Following the dust up over Rep. Paul Ryan's remarks about inner city culture, Ryan being called out by his fellow House member, Rep. Barbara Lee and Ryan's subsequent backtracking, Fox's Bill O'Reilly and his buddy George Will did their best to try to convince Bill-O's audience that there's not a racist bone in poor old Ryan's body. He's just being picked on by those mean old "race hustlers."

O'REILLY: Why does Lee and all these other people, Sharpton, all of them continue to do this? Why?

WILL: There are three reasons in ascending order of importance. The first is it's a verbal tic. It's a reflex on their part to call people racists, just as it was for Joe McCarthy to call people communists in 1954. People stopped listening to him. People will stop listening to these people.
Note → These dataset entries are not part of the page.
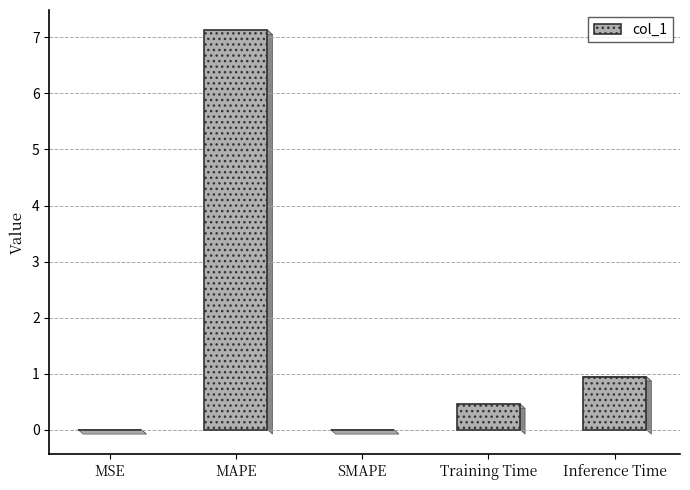

Which category has the highest value across all series?

MAPE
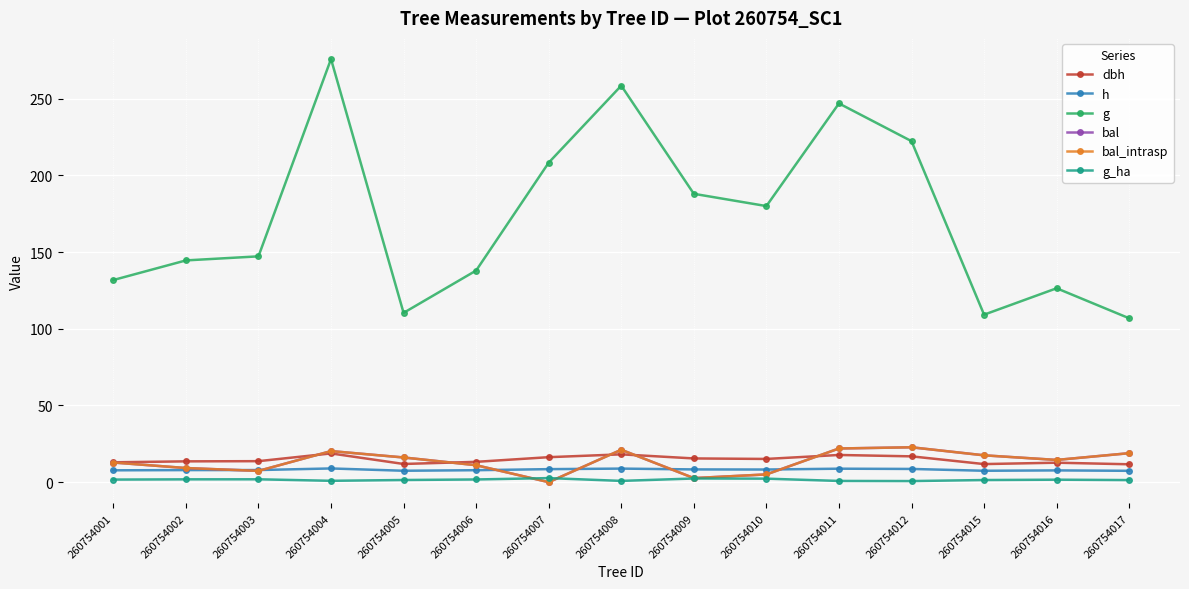

What is the total value across all series at 260754005?

163.3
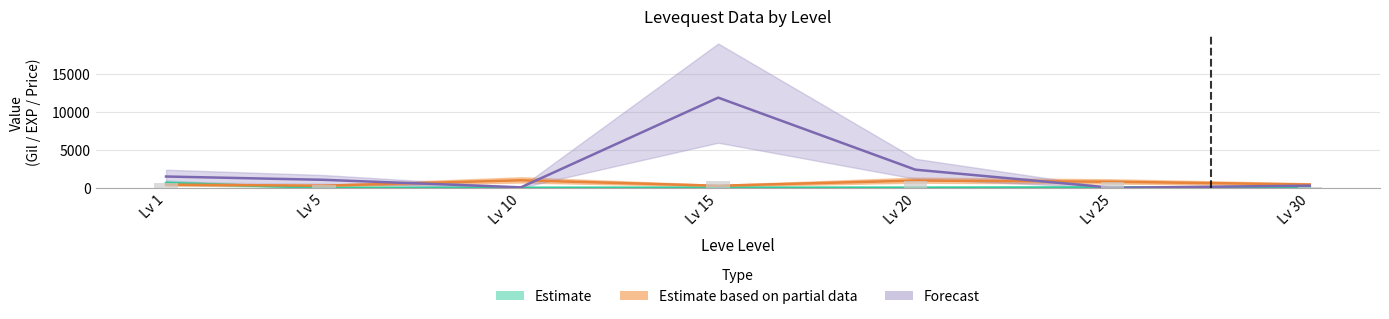

What is the difference between the highest and lowest values at Lv 1?

1065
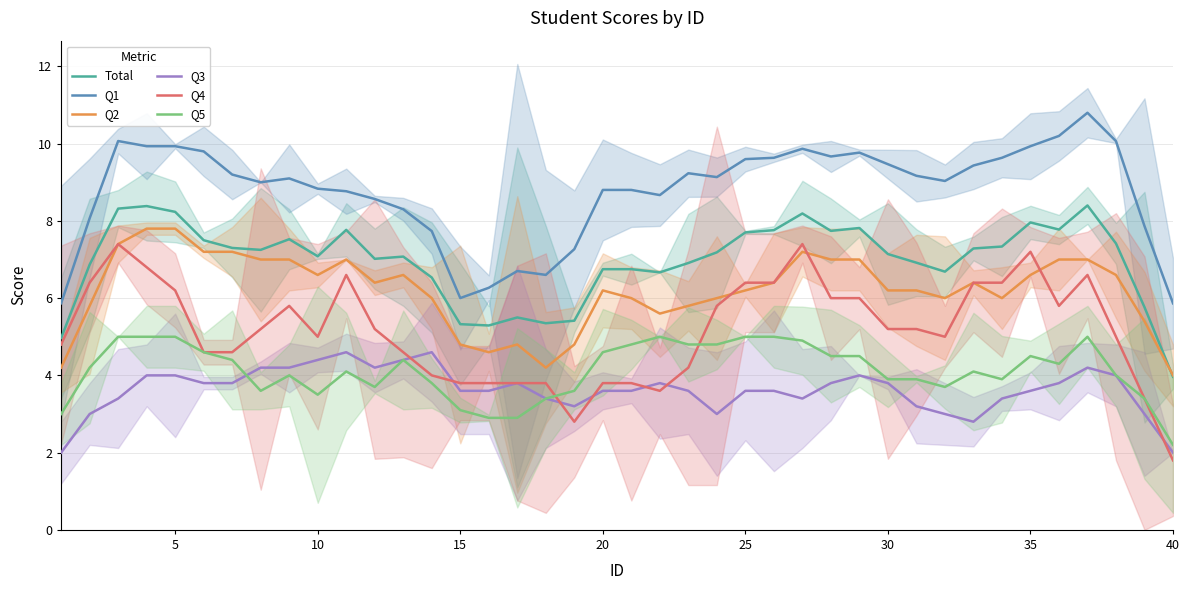

What is the maximum value for Total?

8.4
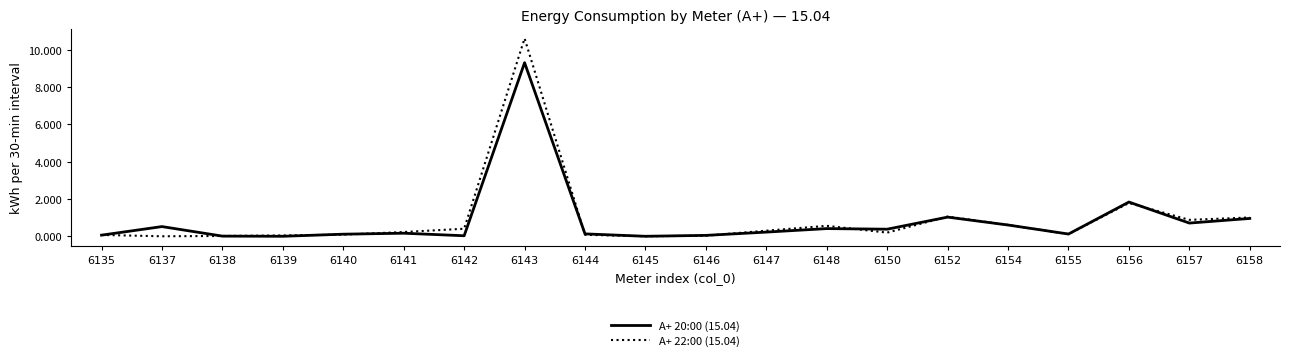

At 6143, list the series in order from largest to smallest.

A+ 22:00 (15.04), A+ 20:00 (15.04)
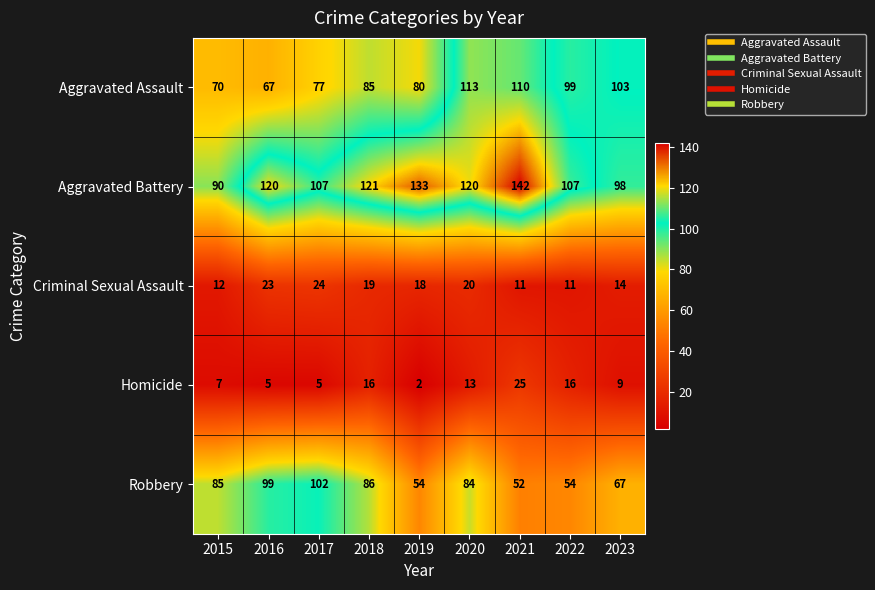

Where does the Homicide series first go above 9?

2018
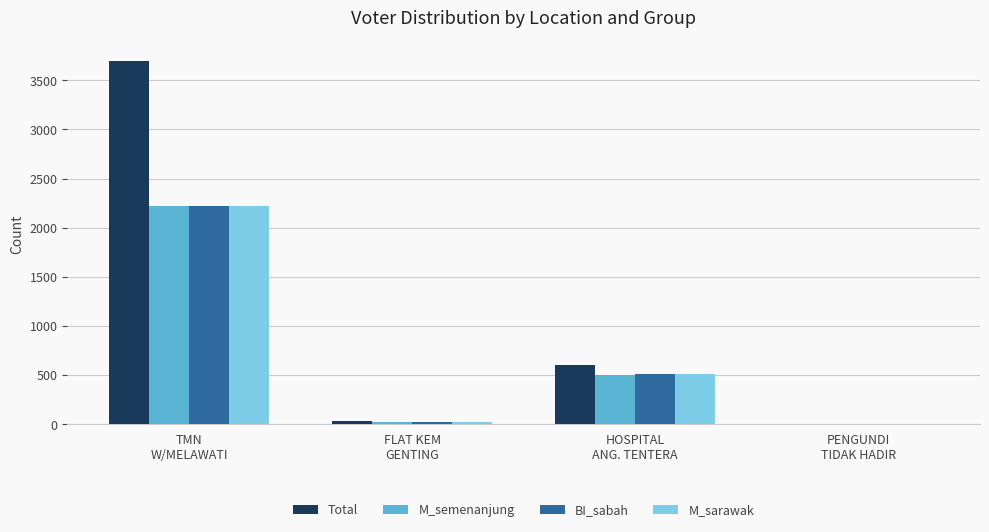

The value of M_semenanjung at HOSPITAL
ANG. TENTERA is 503. True or false?

True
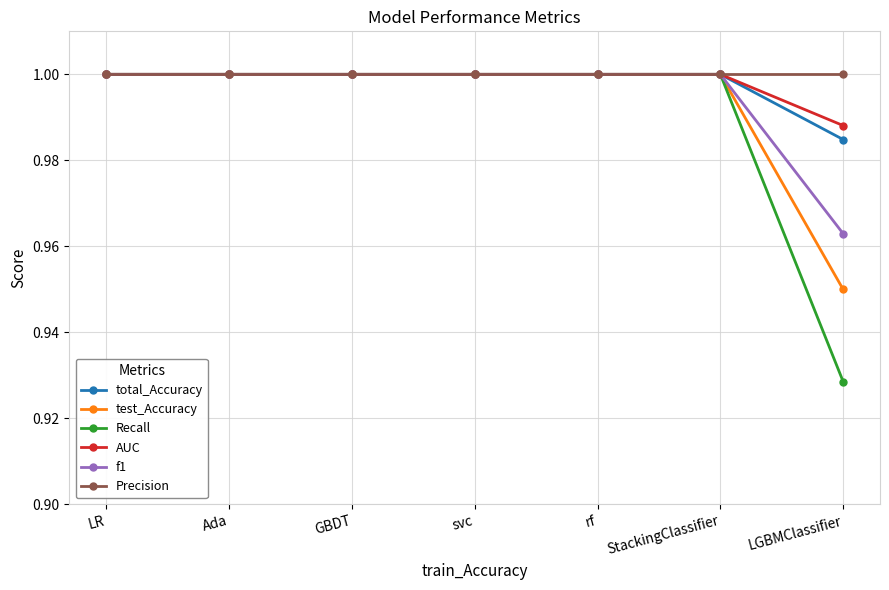

How many categories are shown in the chart?

7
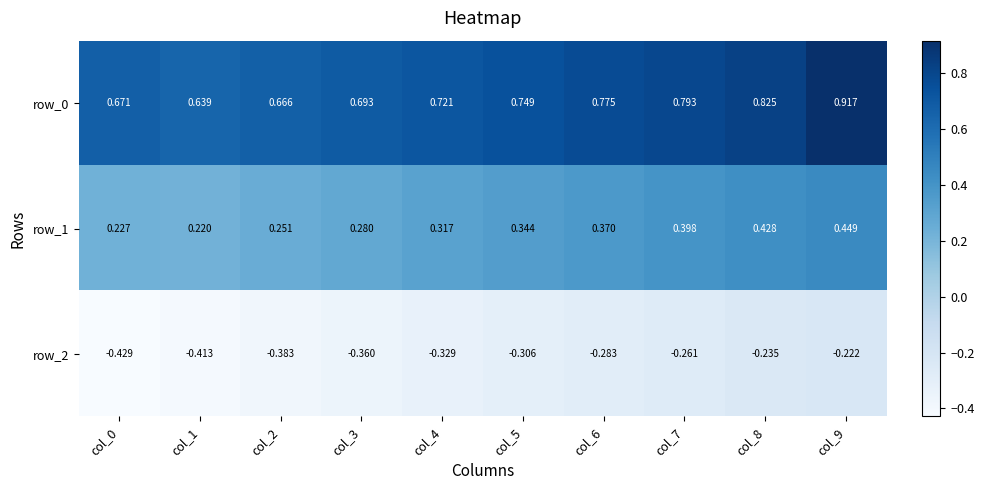

Is the value of row_2 at col_3 greater than the value of row_1 at col_5?

No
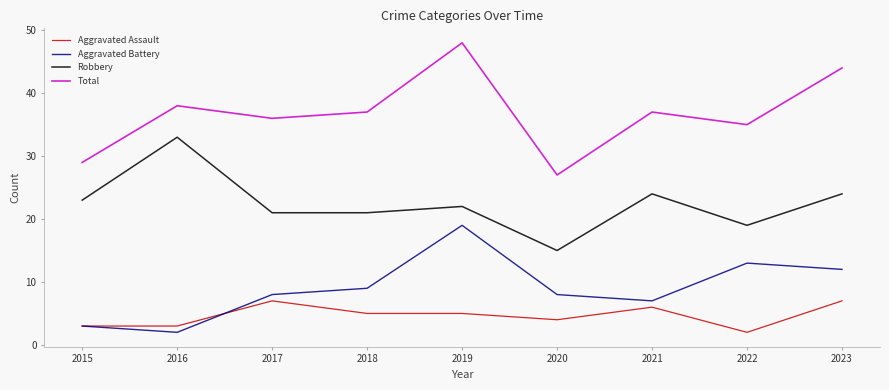

How many interior local valleys does the Total series have?

3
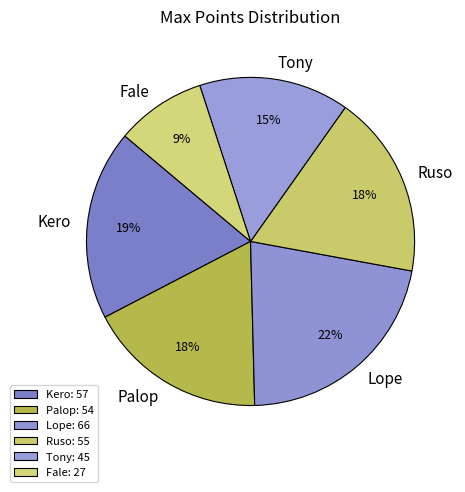

Count the number of slices in the pie.

6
Second, they're frightened of Paul Ryan. He's a political talent and might be a strong presidential candidate.

But most important, they’re terrified of his fundamental message, which the president himself has said and social scientists have documented, that the fundamental problem is cultural, that's the word.

Given the age of Bill-O's audience, hopefully that day is coming sooner and not later for O'Reilly and Will as well. So now pointing out that someone's using racist dogwhistles is the new McCarthyism. That's rich. This takes conservative victimhood syndrome to a whole new level.

Here's more from Fox's blog on O'Reilly and Will carrying water for their hero Paul Ryan: ‘Cultural Problem Across the Board’: Will Defends Paul Ryan Amid Race Controversy:

Rep. Paul Ryan (R-Wis.) has been accused of racism after he made comments about poverty.

“We have got this tailspin of culture in our inner cities, in particular of men not working and just generations of men not even thinking about working or learning the value and the culture of work, and so there’s a real culture problem here that has to be dealt with,” Ryan said on “Bill Bennett’s Morning in America” radio show. [...]

In an opinion piece for The Washington Post, Will wrote:

The family is the primary transmitter of social capital — the values and character traits that enable people to seize opportunities. Family structure is a primary predictor of an individual’s life chances, and family disintegration is the principal cause of the intergenerational transmission of poverty.

“This isn’t a white/black problem,” Will told Bill O’Reilly. “This is a cultural problem across the board.”